22 mai 2019

L’immobilier, bientôt encore plus taxé ?

L’idée de taxer encore plus l’épargne, et en particulier l’immobilier, est revenue à plusieurs reprises dans le cadre du Grand Débat. Et plusieurs membres du gouvernement, tout comme des parlementaires LFI, PS et aussi LREM, ont abondé dans le même sens. Revue de détail des différents projets.

Résidence principale : taxer la plus-value à la vente

Le chef de l’État lui-même a déclaré dans une réunion publique dans la Drôme, début février, qu’il était favorable à cette hypothèse, la qualifiant même de “très bonne idée”. Et de citer un cas particulier : celui de propriétaires réalisant une plus-value immobilière grâce à un effet exogène. Comme par exemple l’arrivée de la ligne 4 du métro à Montrouge en 2013, ligne qui sera prolongée jusqu’à Bagneux, en 2021. On peut facilement deviner que le chantier pharaonique du Grand Paris valorisera pléthore de biens immobiliers situés à proximité des nouvelles gares. Mais que l’on se rassure : Bruno Le Maire, le ministre de l’Économie, en a remis une couche sur France 2, le 5 février dernier, précisant qu’il s’agissait d’une “piste de travail, du moment qu’on parle des résidences principales à un niveau très élevé”.

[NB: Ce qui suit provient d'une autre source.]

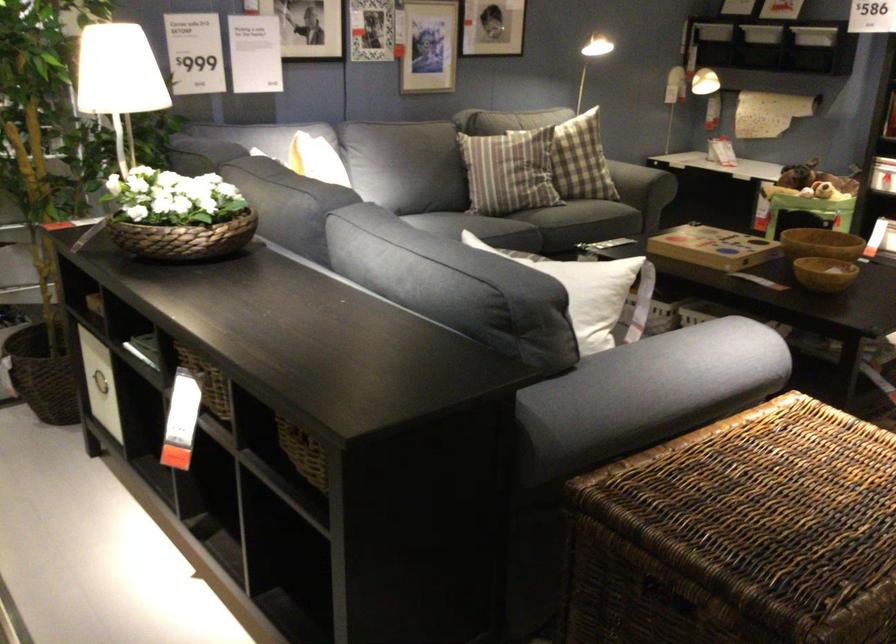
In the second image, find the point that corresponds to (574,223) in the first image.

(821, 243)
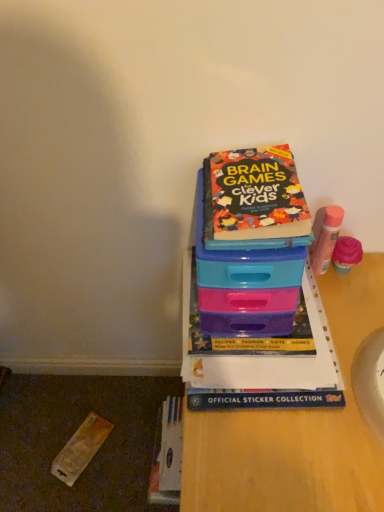
You are a GUI agent. You are given a task and a screenshot of the screen. Output one action in this format:
    pyautogui.click(x=<x>, y=<y>)
    Task: Click on the plastic at center
    
    Given the screenshot: What is the action you would take?
    pyautogui.click(x=296, y=430)

You are a GUI agent. You are given a task and a screenshot of the screen. Output one action in this format:
    pyautogui.click(x=<x>, y=<y>)
    Task: Click on the hardcover book at center, arranged as the 2th book when viewed from the top
    This screenshot has height=512, width=384.
    Given the screenshot: What is the action you would take?
    pyautogui.click(x=255, y=328)

Where is `plastic at center`? This screenshot has height=512, width=384. plastic at center is located at coordinates (296, 430).

Does point (260, 205) come closer to viewer compared to point (225, 328)?

Yes, point (260, 205) is closer to viewer.

Which object is positioned more to the left, multicolored paper book at upper center, the second book ordered from the bottom, or hardcover book at center, arranged as the 2th book when viewed from the top?

multicolored paper book at upper center, the second book ordered from the bottom.

From a real-world perspective, between multicolored paper book at upper center, the second book ordered from the bottom, and hardcover book at center, arranged as the 1th book when ordered from the bottom, who is vertically higher?

multicolored paper book at upper center, the second book ordered from the bottom, from a real-world perspective.

From a real-world perspective, is plastic at center above or below multicolored paper book at upper center, the second book ordered from the bottom?

In terms of real-world spatial position, plastic at center is below multicolored paper book at upper center, the second book ordered from the bottom.

Looking at this image, which point is more forward, (376, 504) or (303, 199)?

Positioned in front is point (376, 504).

Considering the sizes of objects plastic at center and multicolored paper book at upper center, the 1th book when ordered from top to bottom, in the image provided, who is shorter, plastic at center or multicolored paper book at upper center, the 1th book when ordered from top to bottom,?

With less height is multicolored paper book at upper center, the 1th book when ordered from top to bottom.

Locate an element on the screen. This screenshot has width=384, height=512. the 2nd book located above the plastic at center (from a real-world perspective) is located at coordinates (254, 201).

From the image's perspective, is hardcover book at center, arranged as the 2th book when viewed from the top, over plastic at center?

Yes, from the image's perspective, hardcover book at center, arranged as the 2th book when viewed from the top, is above plastic at center.

Which is in front, hardcover book at center, arranged as the 1th book when ordered from the bottom, or plastic at center?

plastic at center is in front.

Which of these two, hardcover book at center, arranged as the 2th book when viewed from the top, or plastic at center, is thinner?

hardcover book at center, arranged as the 2th book when viewed from the top.

How many degrees apart are the facing directions of hardcover book at center, arranged as the 1th book when ordered from the bottom, and plastic at center?

They differ by 1.19 degrees in their facing directions.

From the image's perspective, is multicolored paper book at upper center, the second book ordered from the bottom, located above or below plastic at center?

multicolored paper book at upper center, the second book ordered from the bottom, is above plastic at center.

Do you think multicolored paper book at upper center, the second book ordered from the bottom, is within plastic at center, or outside of it?

multicolored paper book at upper center, the second book ordered from the bottom, exists outside the volume of plastic at center.

Measure the distance from multicolored paper book at upper center, the second book ordered from the bottom, to plastic at center.

multicolored paper book at upper center, the second book ordered from the bottom, and plastic at center are 11.57 inches apart from each other.

Is multicolored paper book at upper center, the 1th book when ordered from top to bottom, thinner than plastic at center?

Correct, the width of multicolored paper book at upper center, the 1th book when ordered from top to bottom, is less than that of plastic at center.

Could hardcover book at center, arranged as the 1th book when ordered from the bottom, be considered to be inside plastic at center?

Yes, hardcover book at center, arranged as the 1th book when ordered from the bottom, is surrounded by plastic at center.

From a real-world perspective, between plastic at center and hardcover book at center, arranged as the 2th book when viewed from the top, who is vertically higher?

hardcover book at center, arranged as the 2th book when viewed from the top, is physically above.

Between plastic at center and hardcover book at center, arranged as the 2th book when viewed from the top, which one has larger size?

plastic at center.

From a real-world perspective, which object rests below the other?

hardcover book at center, arranged as the 2th book when viewed from the top, is physically lower.

Is hardcover book at center, arranged as the 1th book when ordered from the bottom, not near multicolored paper book at upper center, the second book ordered from the bottom?

No, hardcover book at center, arranged as the 1th book when ordered from the bottom, is in close proximity to multicolored paper book at upper center, the second book ordered from the bottom.

Would you say hardcover book at center, arranged as the 1th book when ordered from the bottom, is to the left or to the right of multicolored paper book at upper center, the 1th book when ordered from top to bottom, in the picture?

hardcover book at center, arranged as the 1th book when ordered from the bottom, is to the right of multicolored paper book at upper center, the 1th book when ordered from top to bottom.

How many degrees apart are the facing directions of hardcover book at center, arranged as the 1th book when ordered from the bottom, and multicolored paper book at upper center, the second book ordered from the bottom?

They differ by 0.00115 degrees in their facing directions.

At what (x,y) coordinates should I click in order to perform the action: click on book above the hardcover book at center, arranged as the 1th book when ordered from the bottom (from a real-world perspective). Please return your answer as a coordinate pair (x, y). The width and height of the screenshot is (384, 512). Looking at the image, I should click on (254, 201).

Find the location of a particular element. Image resolution: width=384 pixels, height=512 pixels. the 1st book behind the plastic at center is located at coordinates (254, 201).

From the image, which object appears to be nearer to hardcover book at center, arranged as the 2th book when viewed from the top, plastic at center or multicolored paper book at upper center, the 1th book when ordered from top to bottom?

The object closer to hardcover book at center, arranged as the 2th book when viewed from the top, is plastic at center.

From the image, which object appears to be nearer to hardcover book at center, arranged as the 2th book when viewed from the top, multicolored paper book at upper center, the 1th book when ordered from top to bottom, or plastic at center?

plastic at center.

From the image, which object appears to be nearer to multicolored paper book at upper center, the 1th book when ordered from top to bottom, plastic at center or hardcover book at center, arranged as the 2th book when viewed from the top?

Based on the image, hardcover book at center, arranged as the 2th book when viewed from the top, appears to be nearer to multicolored paper book at upper center, the 1th book when ordered from top to bottom.

From the image, which object appears to be farther from multicolored paper book at upper center, the 1th book when ordered from top to bottom, hardcover book at center, arranged as the 2th book when viewed from the top, or plastic at center?

plastic at center is positioned further to the anchor multicolored paper book at upper center, the 1th book when ordered from top to bottom.

Looking at the image, which one is located closer to plastic at center, multicolored paper book at upper center, the 1th book when ordered from top to bottom, or hardcover book at center, arranged as the 1th book when ordered from the bottom?

Among the two, hardcover book at center, arranged as the 1th book when ordered from the bottom, is located nearer to plastic at center.

Based on the photo, based on their spatial positions, is hardcover book at center, arranged as the 2th book when viewed from the top, or multicolored paper book at upper center, the second book ordered from the bottom, closer to plastic at center?

The object closer to plastic at center is hardcover book at center, arranged as the 2th book when viewed from the top.

You are a GUI agent. You are given a task and a screenshot of the screen. Output one action in this format:
    pyautogui.click(x=<x>, y=<y>)
    Task: Click on the book between multicolored paper book at upper center, the 1th book when ordered from top to bottom, and plastic at center vertically
    This screenshot has height=512, width=384.
    Given the screenshot: What is the action you would take?
    pyautogui.click(x=255, y=328)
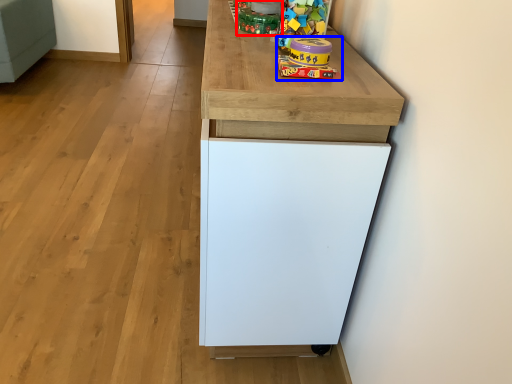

Ce qui sera peut-être vrai à Versailles en 2030, avec l’arrivée de la desserte directe vers Orly en 12 minutes seulement, ne sera pas forcément vrai partout en Île-de-France.

Depuis cet épisode qui précédait la clôture du Grand Débat, l’idée n’a pas été inscrite au calendrier d’une potentielle future réforme fiscale, sans être pour autant écartée. C’est sans doute le sujet du “seuil” qui pose problème. Doit-il être calqué sur l’IFI et sur son double seuil (800 000 et 1,3 million d’euros) ? Est-ce que la taxation de la plus-value sera intégrale, comme s’il s’agissait d’une résidence secondaire par exemple, ou encore d’un bien mis en location, ou faudra-t-il créer un abattement spécial “résidence principale” ? Sachant que par ailleurs, l’abattement pour durée de détention sera, lui, forcément appliqué de droit, dans un souci d’égalité des citoyens devant l’impôt. On le voit : si l’idée est de taxer certaines plus-values lors de la vente d’une résidence principale, il reste de nombreuses questions à régler avant que cela ne prenne éventuellement forme.

Créer une nouvelle taxe foncière

Si la suppression de la taxe d’habitation pour tous est actée, la taxe foncière – quant à elle – a d’ores et déjà augmenté, comme si certains édiles anticipaient sa disparition, et le risque de voir l’État ne pas tenir sa promesse de la compenser “à l’euro près”.

Mais ce n’est pas tout : le think tank France Stratégie, qui dépend directement des services du Premier ministre, a proposé de créer une redevance (pour la distinguer de la taxe foncière), que les propriétaires de biens loués devraient acquitter. Avec une nouveauté à la clef : ils auraient le choix de ne pas verser le montant de cette redevance au fisc… seulement à la vente ! Ce qui pourrait avoir pour conséquence d’amplifier encore le phénomène de bulle. Ce n’est pour l’instant qu’une idée en l’air, mais émise par un organe proche de l’exécutif.

Les propriétaires occupants devront-ils payer un loyer ?

C’est un véritable serpent de mer : de nombreux think tank, dont, une fois de plus, France Stratégie, proposent depuis des années de créer un impôt ciblant spécifiquement les propriétaires qui ont terminé de rembourser leur crédit immobilier. Un impôt qui serait calculé sur la base de la valeur locative du bien, s’il était sur le marché ! Le propriétaire occupant devrait alors verser une taxe sur ces “loyers fictifs”. On pense évidemment notamment aux cotisations de type CSG-CRDS, qui pèsent déjà sur les loyers, réels ceux-là. Or en suivant ce raisonnement, les revenus des propriétaires occupants pourraient alors être gonflés de ces “loyers fictifs”, les faisant mécaniquement changer de tranche d’imposition, augmentant du même coup leur impôt sur le revenu. Tout cela ressemble fortement à une nouvelle taxe d’habitation qui ne voudrait pas dire son nom.

À ces idées qui circulent, il faut ajouter d’autres projets comme le bonus-malus sur les logements, établi en fonction du Diagnostic de Performance Énergétique. Les propriétaires de logements mal classés pourraient se voir taxer, jusqu’à la réalisation de travaux d’amélioration de l’habitat.